Please set down every line of text in the data below word for word, leaving out the pictures.

==== Source data

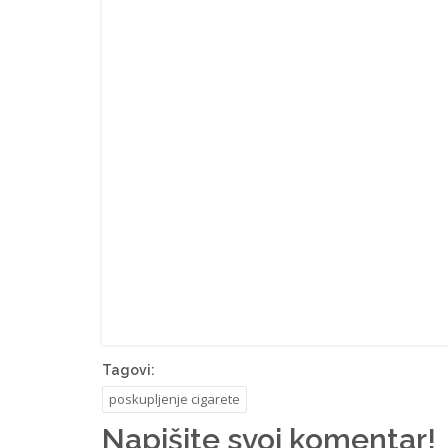
Tagovi:
poskupljenje cigarete
Napišite svoj komentar!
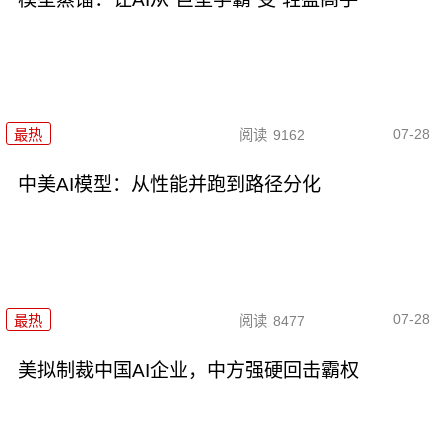
07-28
最热
阅读
9162
中美AI模型：从性能并跑到路径分化
07-28
最热
阅读
8477
美拟制裁中国AI企业，中方强硬回击霸权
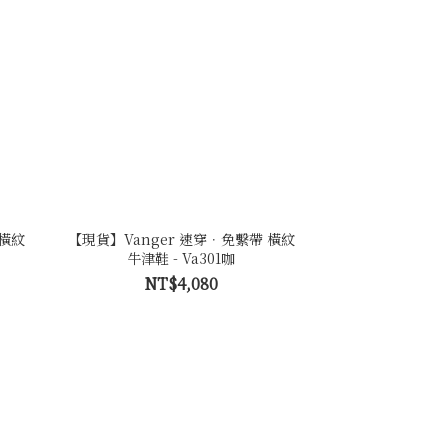
 橫紋
【現貨】Vanger 速穿．免繫帶 橫紋
牛津鞋 - Va301咖
NT$4,080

========

Exercise response:
Tagovi:
poskupljenje cigarete
Napišite svoj komentar!
07-28
最热
阅读
9162
中美AI模型：从性能并跑到路径分化
07-28
最热
阅读
8477
美拟制裁中国AI企业，中方强硬回击霸权
 橫紋
【現貨】Vanger 速穿．免繫帶 橫紋
牛津鞋 - Va301咖
NT$4,080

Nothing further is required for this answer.